▶ [EXTRAIT SOURCE]
---
3.3. To Skip or not to Skip (Sauter ou non)

Dans certaines applications, le matériel de clé d'entrée IKM peut déjà être présent en tant que clé cryptographiquement forte (par exemple, le secret préliminaire dans les suites de chiffrement TLS RSA serait une chaîne pseudoaléatoire, à l'exception des deux premiers octets). Dans ce cas, on peut sauter la partie extraction et utiliser IKM directement comme clé HMAC dans l'étape d'expansion. D'autre part, les applications peuvent encore utiliser la partie extraction pour des raisons de compatibilité avec le cas général. En particulier, si IKM est aléatoire (ou pseudoaléatoire) mais plus long qu'une clé HMAC, l'étape d'extraction peut servir à produire une clé HMAC appropriée (dans le cas de HMAC, ce raccourcissement via l'extracteur n'est pas strictement nécessaire puisque HMAC est défini pour fonctionner avec des clés longues également). Notez cependant que si l'IKM est une valeur Diffie-Hellman, comme dans le cas de TLS avec Diffie-Hellman, alors la partie extraction NE DEVRAIT PAS être sautée. Cela entraînerait l'utilisation de la valeur Diffie-Hellman g^{xy} elle-même (qui n'est PAS une chaîne uniformément aléatoire ou pseudoaléatoire) comme clé PRK pour HMAC. Au lieu de cela, HKDF devrait appliquer l'étape d'extraction à g^{xy} (de préférence avec une valeur de sel) et utiliser le PRK résultant comme clé pour HMAC dans la partie expansion.

Dans le cas où la quantité de bits de clé requis, L, n'est pas supérieure à HashLen, on pourrait utiliser PRK directement comme OKM. Ceci, cependant, n'est PAS RECOMMANDÉ, en particulier parce que cela omettrait l'utilisation de 'info' dans le processus de dérivation (et l'ajout de 'info' comme entrée à l'étape d'extraction n'est pas conseillé -- voir [HKDF-paper]).
---
▶ [CONSIGNE A]
Relevez tous les sigles qui apparaissent dans l'extrait, dans l'ordre de leur première apparition.
▶ [CONSIGNE B]
Recopiez à l'identique le passage de l'extrait qui va de « Dans le cas où » jusqu'à « -- voir [HKDF-paper]). ».
Appuyez-vous uniquement sur l'extrait ci-dessus.

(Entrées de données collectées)
---
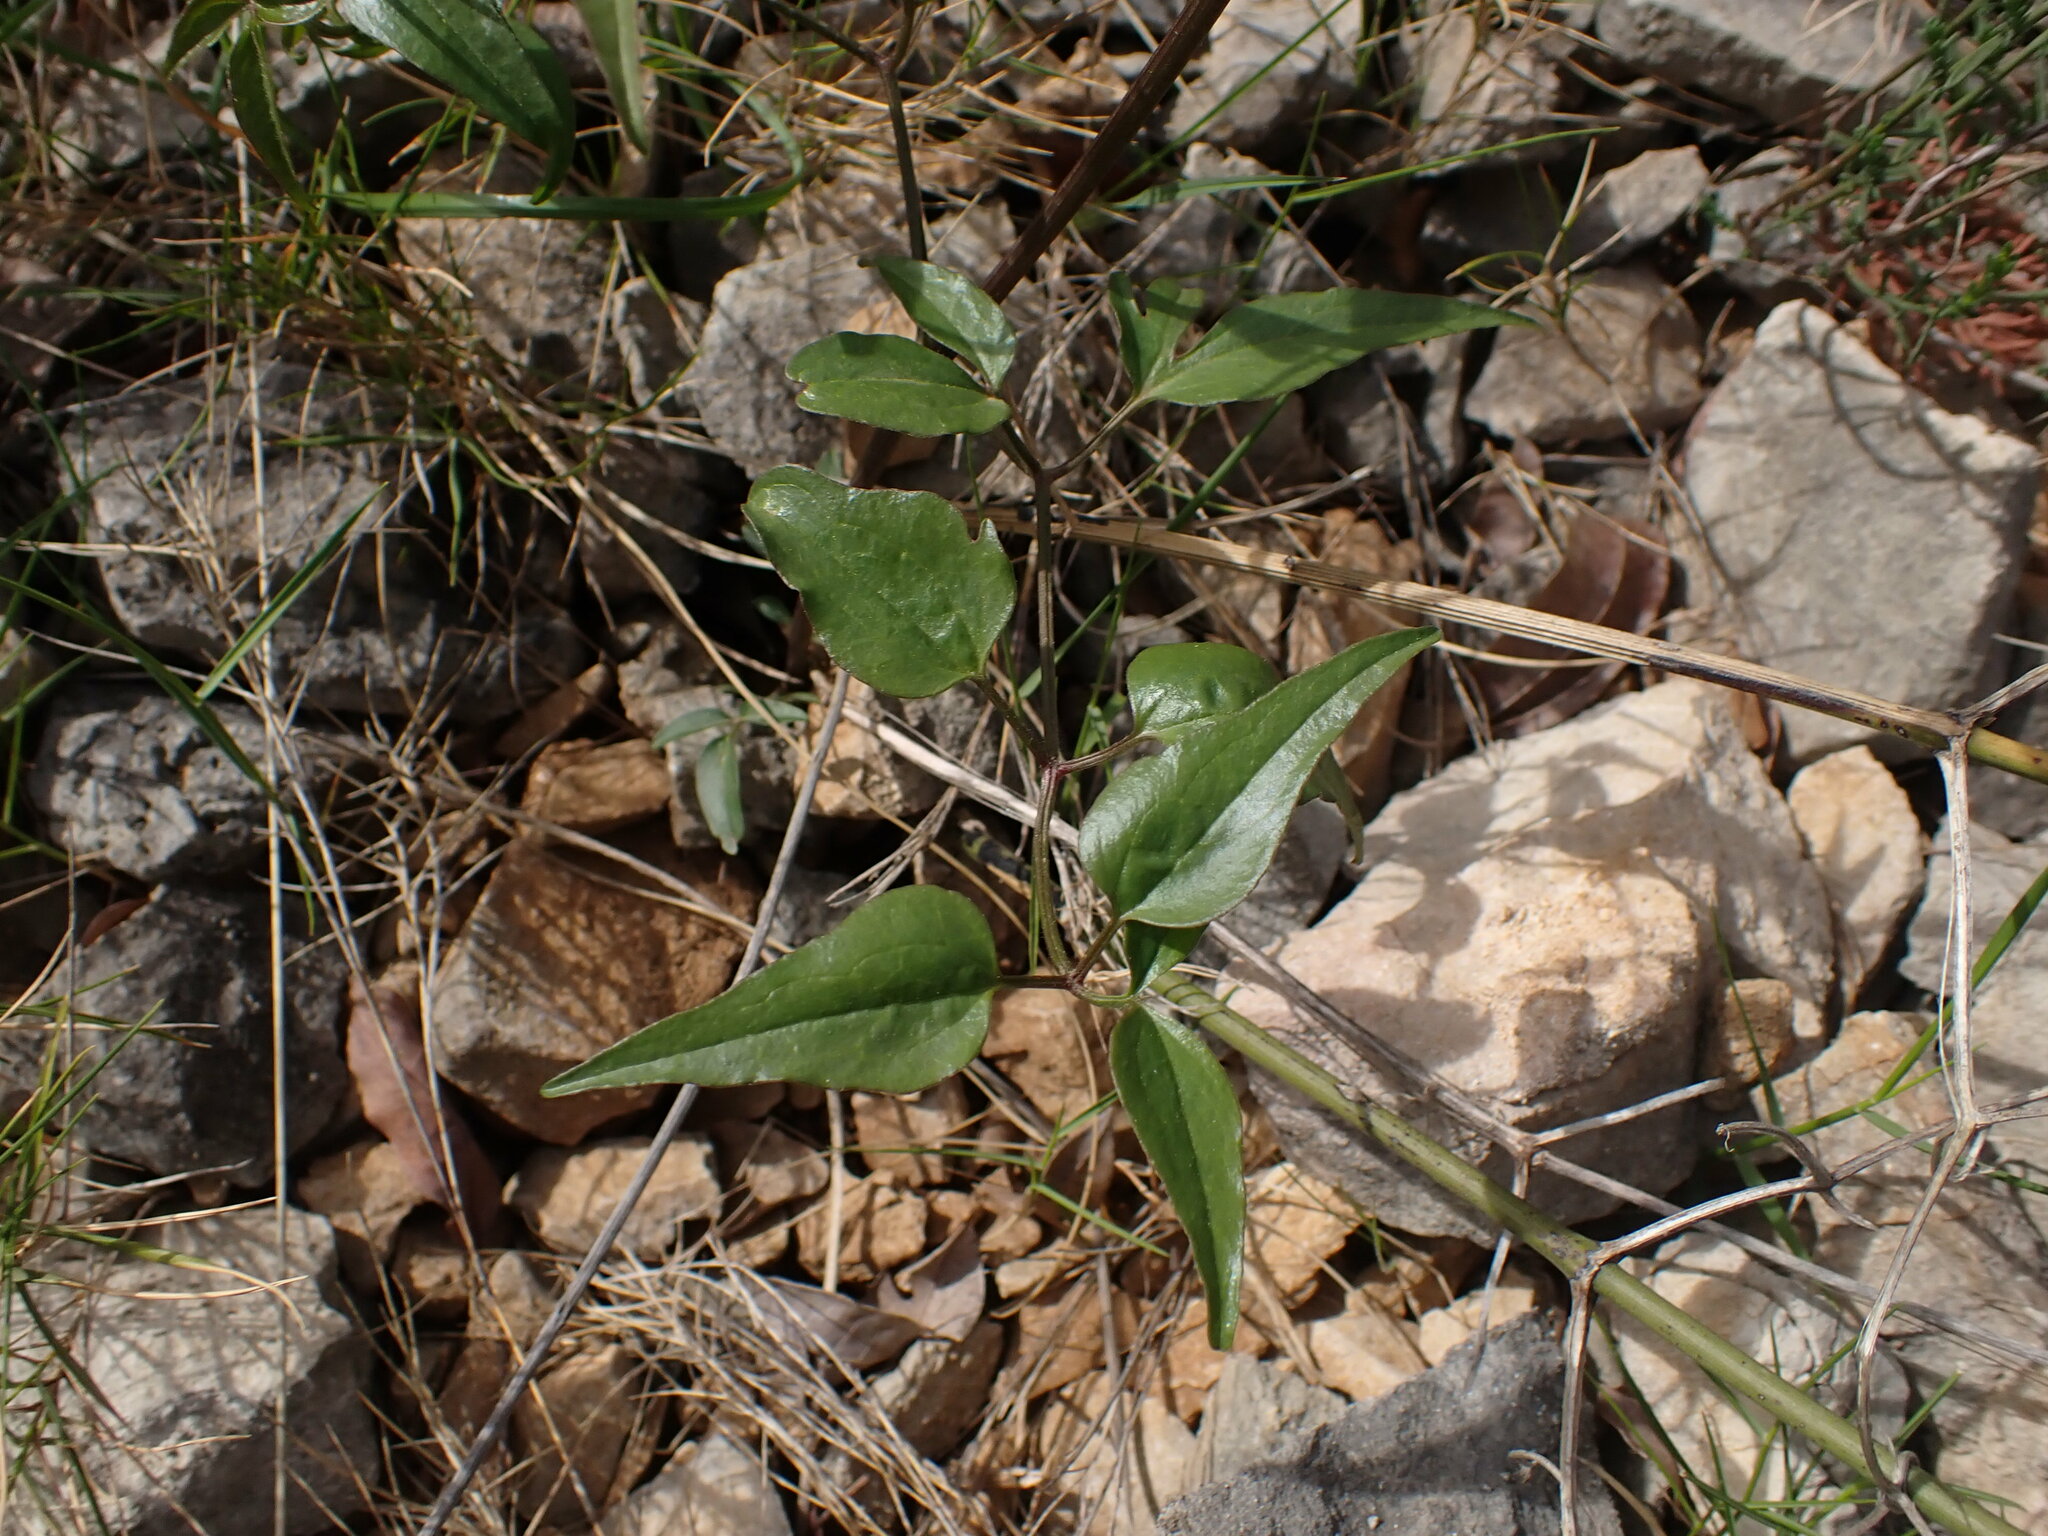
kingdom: Plantae
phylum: Tracheophyta
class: Magnoliopsida
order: Ranunculales
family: Ranunculaceae
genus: Clematis
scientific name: Clematis flammula
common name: Virgin's-bower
---
▶ [RÉPONSE A]
IKM, TLS, RSA, HMAC, PRK, HKDF, OKM

▶ [RÉPONSE B]
Dans le cas où la quantité de bits de clé requis, L, n'est pas supérieure à HashLen, on pourrait utiliser PRK directement comme OKM. Ceci, cependant, n'est PAS RECOMMANDÉ, en particulier parce que cela omettrait l'utilisation de 'info' dans le processus de dérivation (et l'ajout de 'info' comme entrée à l'étape d'extraction n'est pas conseillé -- voir [HKDF-paper]).